MySQL Help

[savagenoob]

OK, I have a client database (table name "clients")  that I need to insert multiple (unlimited) notes into with date and time stamps. I was thinking of the way to do this is to create a seperate table with a foreign key called "notes" but I don't know how to assign the notes entered to the specified client or link them together.

[ngreenwood6]

you would create 2 tables. first one with clients, second one with notes. in the one with clients you would have the client and the id. in the one with notes you would have a field with id, note, client id. Then when they enter a note link the table with the client id. here is an example

 

---clients---

id

client

---notes---

id

note

client_id

 

hopefully that makes sense to you.

[savagenoob]

Sweet, OK, that makes sense. Can I get an example query that would access a client and note simultaneously? I am building a view client page with an add/view notes section.

$result = mysql_query("SELECT Note FROM notes JOIN clients ON notes.Client_ID = clients.ID")

????

(Data listing):
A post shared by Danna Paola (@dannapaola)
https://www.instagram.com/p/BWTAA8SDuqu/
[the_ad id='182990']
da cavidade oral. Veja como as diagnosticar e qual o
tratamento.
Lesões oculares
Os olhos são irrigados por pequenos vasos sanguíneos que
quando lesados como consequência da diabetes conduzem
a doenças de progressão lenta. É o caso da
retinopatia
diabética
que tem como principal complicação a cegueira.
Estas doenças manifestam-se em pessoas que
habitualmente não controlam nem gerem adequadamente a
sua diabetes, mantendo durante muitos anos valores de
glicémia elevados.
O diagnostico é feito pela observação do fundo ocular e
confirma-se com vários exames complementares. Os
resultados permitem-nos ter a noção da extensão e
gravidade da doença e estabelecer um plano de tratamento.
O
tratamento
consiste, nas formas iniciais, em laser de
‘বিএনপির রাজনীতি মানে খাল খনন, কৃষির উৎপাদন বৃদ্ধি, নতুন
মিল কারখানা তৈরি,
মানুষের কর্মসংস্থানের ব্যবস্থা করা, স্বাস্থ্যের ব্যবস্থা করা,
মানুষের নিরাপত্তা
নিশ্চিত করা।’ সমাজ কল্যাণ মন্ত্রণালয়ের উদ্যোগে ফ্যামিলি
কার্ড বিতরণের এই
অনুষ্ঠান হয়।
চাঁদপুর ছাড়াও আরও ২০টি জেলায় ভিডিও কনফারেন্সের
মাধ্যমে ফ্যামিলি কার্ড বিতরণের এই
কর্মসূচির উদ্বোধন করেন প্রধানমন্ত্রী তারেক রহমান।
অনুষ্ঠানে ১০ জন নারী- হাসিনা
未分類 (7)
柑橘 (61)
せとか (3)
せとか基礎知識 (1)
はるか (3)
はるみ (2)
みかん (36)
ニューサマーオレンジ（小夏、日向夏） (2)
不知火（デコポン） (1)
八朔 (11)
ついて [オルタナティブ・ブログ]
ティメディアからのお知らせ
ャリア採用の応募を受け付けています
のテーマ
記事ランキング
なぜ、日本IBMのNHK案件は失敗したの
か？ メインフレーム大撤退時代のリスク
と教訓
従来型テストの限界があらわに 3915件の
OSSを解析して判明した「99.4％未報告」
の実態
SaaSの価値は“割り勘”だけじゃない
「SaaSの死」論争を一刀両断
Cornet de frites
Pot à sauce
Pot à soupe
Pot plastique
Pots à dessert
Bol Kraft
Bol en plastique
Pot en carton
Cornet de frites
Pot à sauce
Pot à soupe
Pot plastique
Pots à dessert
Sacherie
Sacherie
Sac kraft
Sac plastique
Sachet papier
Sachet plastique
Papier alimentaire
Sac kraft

(Problem statement):
Carry on the MySQL thread from the point where it stops. The lines above have no connection to the MySQL thread.

(Final answer):
[ngreenwood6]

Yeah you need to use a join query in order to do it. however, i do not have alot of experience with join queries so maybe someone else can help him with this.

[savagenoob]

OK, my JOIN statement worked. Now I have to figure out how to add a note from the following page. Here is the code.

<?php

mysql_connect("localhost","root","xxxxxx"); 

//select which database you want to edit
mysql_select_db("xxxxxx"); 
   
$ID = $_GET['ID'];


	$result = mysql_query("SELECT * FROM clients WHERE ID=$ID ");

$fields_num = mysql_num_fields($result);
echo "<h1>Client: {$table}</h1>";
echo "<table border='1'><tr>";// printing table headers
for($i=0; $i<$fields_num; $i++)
{
    $field = mysql_fetch_field($result);    
echo "<td>{$field->name}</td>";
}
echo "</tr>\n";// printing table rows
while($row = mysql_fetch_row($result))
{    
echo "<tr>";    // $row is array... foreach( .. ) puts every element    // of $row to $cell variable    
foreach($row as $cell)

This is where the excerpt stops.